I once met with an industry veteran who advised me that I should pick a specialty and promote myself exclusively as that. People want to hire the VERY best person for the task, not somebody who has a foot in two – or even more – camps. I was a bit perturbed by that initially, as I’ve always been something of a jack of all trades, but I dutifully set about building little walls between my various skills and interests. If I were in a discussion on – say – sound design, I would try not to mention that I also edited the piece. That kind of thing.

In recent times, and with all due respect to the aforementioned media stalwart, I’ve come to feel that it was just shitty advice for this day and age. So after much hemming & hawing over what focus this little blog/folio/rambling website is going to take, I’ve decide to just throw it all in. Anything I do professionally is fair game. I do tend to identify primarily as an audio/music guy, but I also know which end of a broadcast camera is which, I love to take photos, and I can get around in Final Cut Pro pretty well. And I think that’s an advantage – not a liability.

I mean, look at the landscape out there – it’s pretty much the renaissance but with computers. Nobody thinks Leonardo Da Vinci was anything other than a first-class painter just because he also knew about anatomy and designed helicopters. And no, I don’t for even a second place myself on that level, but the principle is sound – it’s entirely possible to be good at more than one thing. Particularly if those things are interrelated somehow.

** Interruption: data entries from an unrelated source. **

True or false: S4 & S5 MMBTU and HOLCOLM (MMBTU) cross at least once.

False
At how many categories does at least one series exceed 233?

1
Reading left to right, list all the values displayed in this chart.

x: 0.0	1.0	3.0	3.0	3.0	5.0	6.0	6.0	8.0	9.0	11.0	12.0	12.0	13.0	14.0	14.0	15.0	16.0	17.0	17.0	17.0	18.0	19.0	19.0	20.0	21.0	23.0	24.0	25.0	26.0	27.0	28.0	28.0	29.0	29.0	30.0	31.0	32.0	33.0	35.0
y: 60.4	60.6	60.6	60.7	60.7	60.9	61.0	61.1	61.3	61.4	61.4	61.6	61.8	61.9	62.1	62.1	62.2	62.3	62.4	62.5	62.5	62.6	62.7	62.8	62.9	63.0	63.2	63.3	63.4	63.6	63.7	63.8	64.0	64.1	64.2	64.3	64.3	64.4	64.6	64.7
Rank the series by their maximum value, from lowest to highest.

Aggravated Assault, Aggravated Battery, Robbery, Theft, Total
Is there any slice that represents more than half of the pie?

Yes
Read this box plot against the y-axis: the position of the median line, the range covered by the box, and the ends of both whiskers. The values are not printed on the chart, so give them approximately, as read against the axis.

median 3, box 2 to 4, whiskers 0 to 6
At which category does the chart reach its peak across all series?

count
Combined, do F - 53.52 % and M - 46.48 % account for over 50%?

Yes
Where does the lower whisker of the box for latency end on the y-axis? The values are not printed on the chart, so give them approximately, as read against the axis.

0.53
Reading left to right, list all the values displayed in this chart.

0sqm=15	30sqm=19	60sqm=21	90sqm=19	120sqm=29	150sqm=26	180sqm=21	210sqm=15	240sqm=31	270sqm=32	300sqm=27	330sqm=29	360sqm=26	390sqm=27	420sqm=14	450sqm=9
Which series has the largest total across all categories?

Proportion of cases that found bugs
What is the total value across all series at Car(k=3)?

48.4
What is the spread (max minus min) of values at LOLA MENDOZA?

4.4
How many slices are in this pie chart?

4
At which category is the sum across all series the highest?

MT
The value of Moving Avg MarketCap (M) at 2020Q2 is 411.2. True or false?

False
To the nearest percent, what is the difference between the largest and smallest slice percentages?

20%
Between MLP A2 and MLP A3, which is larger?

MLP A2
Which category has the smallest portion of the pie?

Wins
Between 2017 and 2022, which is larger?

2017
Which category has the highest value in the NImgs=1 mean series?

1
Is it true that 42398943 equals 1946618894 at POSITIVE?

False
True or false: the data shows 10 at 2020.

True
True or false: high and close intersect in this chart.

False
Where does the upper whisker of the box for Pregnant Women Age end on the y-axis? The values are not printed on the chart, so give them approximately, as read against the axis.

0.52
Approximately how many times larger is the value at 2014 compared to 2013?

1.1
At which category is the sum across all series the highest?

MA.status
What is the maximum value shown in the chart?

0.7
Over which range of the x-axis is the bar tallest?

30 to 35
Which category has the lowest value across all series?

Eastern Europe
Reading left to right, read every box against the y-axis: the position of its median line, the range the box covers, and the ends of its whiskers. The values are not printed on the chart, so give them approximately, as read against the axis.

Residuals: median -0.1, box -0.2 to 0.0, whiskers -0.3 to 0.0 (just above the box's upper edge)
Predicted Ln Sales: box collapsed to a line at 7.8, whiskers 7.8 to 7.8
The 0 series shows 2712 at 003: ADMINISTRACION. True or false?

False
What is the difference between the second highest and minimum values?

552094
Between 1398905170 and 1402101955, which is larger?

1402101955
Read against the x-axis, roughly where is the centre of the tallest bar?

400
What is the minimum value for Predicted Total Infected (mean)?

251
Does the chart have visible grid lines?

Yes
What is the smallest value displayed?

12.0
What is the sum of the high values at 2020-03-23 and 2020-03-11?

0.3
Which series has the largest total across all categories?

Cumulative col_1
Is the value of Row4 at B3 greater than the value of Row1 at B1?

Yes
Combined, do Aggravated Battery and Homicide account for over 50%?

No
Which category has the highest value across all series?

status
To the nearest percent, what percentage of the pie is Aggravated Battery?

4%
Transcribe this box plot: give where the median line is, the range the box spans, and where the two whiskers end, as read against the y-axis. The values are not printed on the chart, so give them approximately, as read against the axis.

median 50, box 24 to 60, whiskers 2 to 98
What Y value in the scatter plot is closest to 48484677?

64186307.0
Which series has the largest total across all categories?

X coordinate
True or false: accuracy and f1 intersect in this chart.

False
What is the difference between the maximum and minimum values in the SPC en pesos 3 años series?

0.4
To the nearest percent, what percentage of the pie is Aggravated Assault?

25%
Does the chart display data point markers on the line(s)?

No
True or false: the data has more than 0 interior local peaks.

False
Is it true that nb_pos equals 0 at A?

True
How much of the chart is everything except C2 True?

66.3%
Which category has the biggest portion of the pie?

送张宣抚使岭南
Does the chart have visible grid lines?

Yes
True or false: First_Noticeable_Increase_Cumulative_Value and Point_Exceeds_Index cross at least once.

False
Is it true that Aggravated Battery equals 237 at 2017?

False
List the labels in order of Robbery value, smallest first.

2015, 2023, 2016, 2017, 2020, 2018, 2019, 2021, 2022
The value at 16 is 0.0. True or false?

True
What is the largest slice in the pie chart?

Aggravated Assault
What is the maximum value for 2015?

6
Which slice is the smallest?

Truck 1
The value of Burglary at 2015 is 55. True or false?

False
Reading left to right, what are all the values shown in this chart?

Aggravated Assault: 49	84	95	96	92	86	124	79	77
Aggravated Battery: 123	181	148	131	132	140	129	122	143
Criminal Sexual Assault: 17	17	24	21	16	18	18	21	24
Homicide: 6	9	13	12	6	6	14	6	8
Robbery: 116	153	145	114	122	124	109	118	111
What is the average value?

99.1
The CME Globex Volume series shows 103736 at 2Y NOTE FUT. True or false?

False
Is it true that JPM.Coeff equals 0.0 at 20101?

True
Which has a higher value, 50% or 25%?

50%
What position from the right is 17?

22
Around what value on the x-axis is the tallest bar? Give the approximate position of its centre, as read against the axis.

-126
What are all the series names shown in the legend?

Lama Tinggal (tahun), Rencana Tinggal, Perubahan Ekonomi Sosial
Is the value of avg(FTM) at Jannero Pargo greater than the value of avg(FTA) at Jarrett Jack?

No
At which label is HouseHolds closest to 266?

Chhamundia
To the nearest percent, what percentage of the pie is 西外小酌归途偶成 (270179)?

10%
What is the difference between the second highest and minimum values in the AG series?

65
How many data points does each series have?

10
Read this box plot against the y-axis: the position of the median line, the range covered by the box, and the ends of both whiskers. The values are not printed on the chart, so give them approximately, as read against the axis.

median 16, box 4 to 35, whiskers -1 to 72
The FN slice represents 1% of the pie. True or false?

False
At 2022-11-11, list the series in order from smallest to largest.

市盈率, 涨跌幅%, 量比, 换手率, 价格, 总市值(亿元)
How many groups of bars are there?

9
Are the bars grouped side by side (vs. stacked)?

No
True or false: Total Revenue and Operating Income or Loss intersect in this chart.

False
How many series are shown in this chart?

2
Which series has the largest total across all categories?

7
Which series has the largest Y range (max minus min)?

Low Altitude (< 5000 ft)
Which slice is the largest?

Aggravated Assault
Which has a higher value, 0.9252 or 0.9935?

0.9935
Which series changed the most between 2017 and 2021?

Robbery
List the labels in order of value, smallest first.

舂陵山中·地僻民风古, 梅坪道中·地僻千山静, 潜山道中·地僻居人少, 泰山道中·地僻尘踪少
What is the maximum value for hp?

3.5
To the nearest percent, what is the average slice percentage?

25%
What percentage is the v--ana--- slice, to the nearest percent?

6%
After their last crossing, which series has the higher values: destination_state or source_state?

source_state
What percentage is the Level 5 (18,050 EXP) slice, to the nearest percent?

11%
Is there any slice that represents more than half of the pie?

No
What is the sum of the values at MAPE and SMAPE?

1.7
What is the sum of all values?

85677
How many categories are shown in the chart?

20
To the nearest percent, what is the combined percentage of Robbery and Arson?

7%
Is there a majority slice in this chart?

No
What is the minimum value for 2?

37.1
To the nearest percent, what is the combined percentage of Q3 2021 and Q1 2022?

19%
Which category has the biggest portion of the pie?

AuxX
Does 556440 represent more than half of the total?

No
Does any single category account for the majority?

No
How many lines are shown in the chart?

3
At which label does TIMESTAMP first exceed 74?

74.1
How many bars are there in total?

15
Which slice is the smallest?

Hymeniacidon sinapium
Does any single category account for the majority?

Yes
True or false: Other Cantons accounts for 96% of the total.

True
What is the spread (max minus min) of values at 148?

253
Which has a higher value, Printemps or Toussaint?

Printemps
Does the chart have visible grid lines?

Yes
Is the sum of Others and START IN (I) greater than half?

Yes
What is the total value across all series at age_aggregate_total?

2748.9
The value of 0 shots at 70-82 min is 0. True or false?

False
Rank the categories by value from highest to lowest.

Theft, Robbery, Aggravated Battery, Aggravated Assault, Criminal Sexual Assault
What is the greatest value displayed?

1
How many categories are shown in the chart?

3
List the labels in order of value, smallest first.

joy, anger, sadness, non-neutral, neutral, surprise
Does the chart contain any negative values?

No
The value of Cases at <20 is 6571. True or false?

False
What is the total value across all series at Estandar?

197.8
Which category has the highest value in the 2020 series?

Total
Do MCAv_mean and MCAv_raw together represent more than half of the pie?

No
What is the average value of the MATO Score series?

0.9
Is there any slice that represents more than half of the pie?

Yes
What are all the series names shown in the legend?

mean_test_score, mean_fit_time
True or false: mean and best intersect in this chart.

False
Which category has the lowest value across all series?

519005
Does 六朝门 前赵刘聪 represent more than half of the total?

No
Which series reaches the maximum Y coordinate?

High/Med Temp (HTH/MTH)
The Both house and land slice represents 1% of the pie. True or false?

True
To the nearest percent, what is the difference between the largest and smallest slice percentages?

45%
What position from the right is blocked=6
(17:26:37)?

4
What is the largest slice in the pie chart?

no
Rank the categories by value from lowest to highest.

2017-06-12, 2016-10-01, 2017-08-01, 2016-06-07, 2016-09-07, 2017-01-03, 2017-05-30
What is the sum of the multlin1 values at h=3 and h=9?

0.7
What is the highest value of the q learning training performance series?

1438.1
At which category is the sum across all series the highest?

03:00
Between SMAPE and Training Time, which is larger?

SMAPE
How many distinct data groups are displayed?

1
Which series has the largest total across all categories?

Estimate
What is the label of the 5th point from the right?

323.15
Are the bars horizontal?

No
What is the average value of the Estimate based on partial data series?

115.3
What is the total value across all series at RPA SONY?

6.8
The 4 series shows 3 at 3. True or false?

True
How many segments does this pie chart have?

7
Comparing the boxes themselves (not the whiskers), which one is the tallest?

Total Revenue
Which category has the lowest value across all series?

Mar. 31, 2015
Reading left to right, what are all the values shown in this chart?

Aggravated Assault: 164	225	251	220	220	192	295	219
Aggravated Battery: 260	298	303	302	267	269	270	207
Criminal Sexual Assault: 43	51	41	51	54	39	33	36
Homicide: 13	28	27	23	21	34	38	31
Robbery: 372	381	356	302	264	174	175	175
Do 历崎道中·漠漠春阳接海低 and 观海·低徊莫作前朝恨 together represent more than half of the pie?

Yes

I have the incredible good fortune to have started my career just on the tail end of what I’d refer to as “proper” TV production here in Tasmania. Back in 1995 We were making several hours worth of television per week in the studio, bumping sets in & out, going out and picking up stories, doing outside broadcasts for sporting events, awards nights, dance eisteddfods, produced graphics for the news and for TV commercials… it was all hands on deck. That’s all pretty much gone now, but over the course of nearly nine years at WIN Television Hobart I learned to operate a studio camera, shoot EFP camera, learned how to light a set, record studio voice overs, acquire field audio recordings in all manner of difficult situations, edit tape (audio and video), mix live bands and sporting events, mic up stadiums… it was an absurdly rich training ground. I was also playing in a band 4 nights a week for a good portion of that time, which taught its own set of skills which I threw into the pot.

I couldn’t even begin to quantify how those pieces of knowledge inter-relate on a specific level (well… I could, but it would be dull). I will confidently make this assertion though:

If you work in a field like film or television where there’s a chain of responsibilities, there is NO WAY that having a greater understanding of somebody else’s role is going to make you worse at yours.